5. The closing: the ship is delivered to its new owner who simultaneously transfers the
balance of funds to the sellers bank.
- The value of a ship is under the influence of 4 factors: freight rates, age, inflation and shipowners expectation for the future (p.101-103).
1. Freight rate rises/falls proportionally to ship price.
2. The older ship grows, the less its worth is.
3. Under the inflation effect, the market price line moves progressively.
4. The ship-owners expectation accelerates the speed of change at market turning points (i.e.
the market can swing from deep depression to intensive activity in the space of only a few
week and vice versa).
- The movement of prices is often not a leisurely process. Peaks and troughs tend to be
emphasized by the behavior of buyers and sellers.
- Valuing current merchant ships is undertaken by sale and purchase brokers on the basic of
checking the physical characteristics of the ship and recent sales of similar vessels.
Bigger ships are generally worth more than smaller ships in a specific time.
Equipment in ships is very important basic to estimate the ships worth.
- To calculate the future value of ships, it is important to consider 3 determinants: the
depreciation rate, the rate of inflation and the market cycle. However, it is very difficult to
predict these factors.

3.5. The new-building market


- Although also dealing in ships like the sale and purchase market, the newbuilding market
trades in ships which do not exist and must be built.
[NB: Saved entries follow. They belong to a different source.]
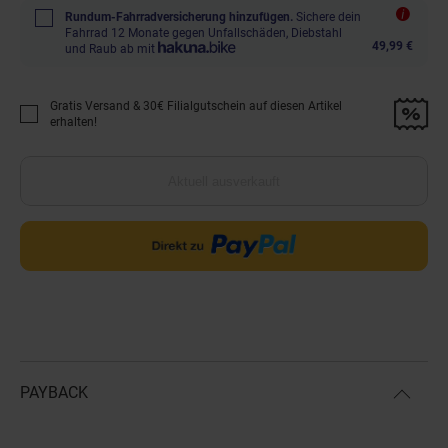
Rundum-Fahrradversicherung hinzufügen.
Sichere dein
Fahrrad 12 Monate gegen Unfallschäden, Diebstahl
49,99 €
und Raub ab mit
Gratis Versand & 30€ Filialgutschein auf diesen Artikel
Promotion "Gratis Versand &amp; 30€ Filialgutschein auf diesen Artikel 
erhalten!
Aktuell ausverkauft
PAYBACK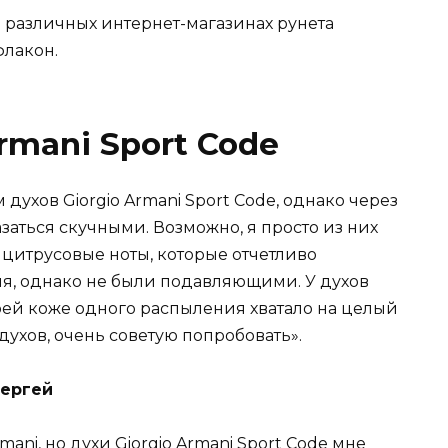
 в различных интернет-магазинах рунета
флакон.
rmani Sport Code
ухов Giorgio Armani Sport Code, однако через
заться скучными. Возможно, я просто из них
 цитрусовые ноты, которые отчетливо
ия, однако не были подавляющими. У духов
оей коже одного распыления хватало на целый
духов, очень советую попробовать».
Сергей
rmani, но духи Giorgio Armani Sport Code мне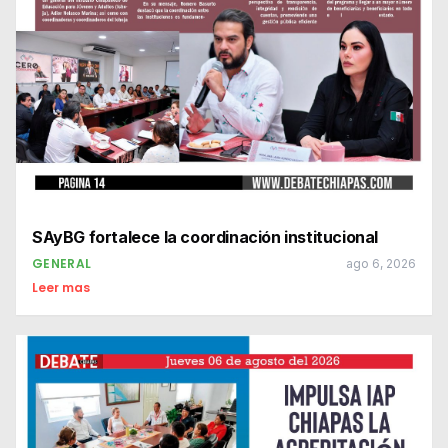
SAyBG fortalece la coordinación institucional
GENERAL
ago 6, 2026
Leer mas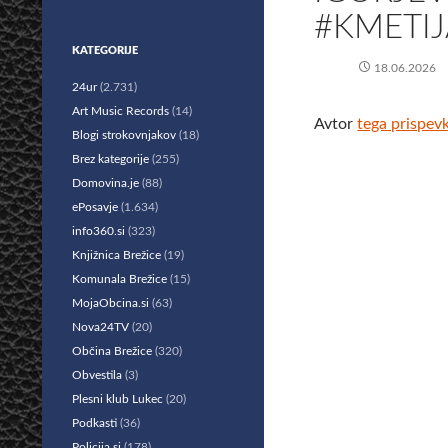
#KMETIJ
KATEGORIJE
18.06.2026
24ur
(2.731)
Art Music Records
(14)
Avtor
tega prispev
Blogi strokovnjakov
(18)
Brez kategorije
(255)
Domovina.je
(88)
ePosavje
(1.634)
info360.si
(323)
Knjižnica Brežice
(19)
Komunala Brežice
(15)
MojaObcina.si
(63)
Nova24TV
(20)
Občina Brežice
(320)
Obvestila
(3)
Plesni klub Lukec
(20)
Podkasti
(36)
Policija.si
(178)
- The sellers in this case are not other shipowners, but shipyards.
- The negotiation is very complex. Sometimes an owner appoints a broker to handle the
newbuilding, but many owners deal direct. The buyer may approach the shipbuilding market
from several directions. However, the contract negotiation can be divided into 4 areas on
which negotiations focus:
Price
Specification of the vessel
The terms and conditions of the contract
The newbuilding finance offered by the shipbuilder.
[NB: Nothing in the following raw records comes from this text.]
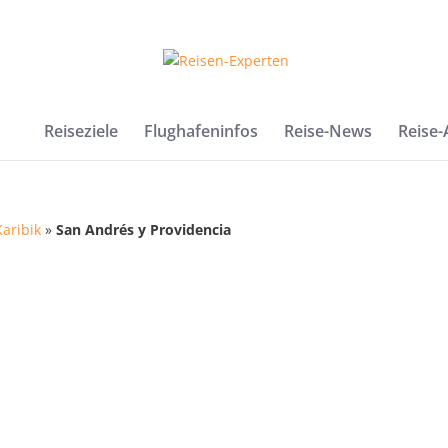
Reiseziele
Flughafeninfos
Reise-News
Reise
Karibik
»
San Andrés y Providencia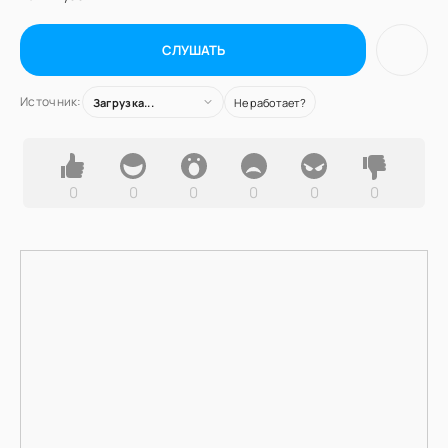
СЛУШАТЬ
Источник:
Загрузка...
Не работает?
0
0
0
0
0
0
- Once the preliminary negotiations are complete, a letter of intent is often drawn up as a basic
for developing the details of the design and the construction contract. The shipyard contract
is often drawn up on a standard form. Two commonly used forms: the AWES form and the
SAJ form.
- The shipbuilding prices are as volatile as second-hand prices and are closely correlated with
them.
3.6. The demolition market
- The procedure is broadly similar to the second-hand market, but the customers are the scrap
yards rather than shipowners.
- The prices are determined by negotiation and depend on the availability of ships for scrap and
the demand for scrap metal.
- Old or obsolete ships are sold for scrap, often with speculators acting as intermediaries
between the shipowners and the demolition merchants.
3.7. Summary
- This charter introduced 4 shipping markets namely the newbuilding market, the sale and
purchase market, the newbuilding market and demolition market which work together and are
linked by cashflow.
- Starting from the definition of a market place, the chapter shows how these markets go about
the business of managing the supply of ships.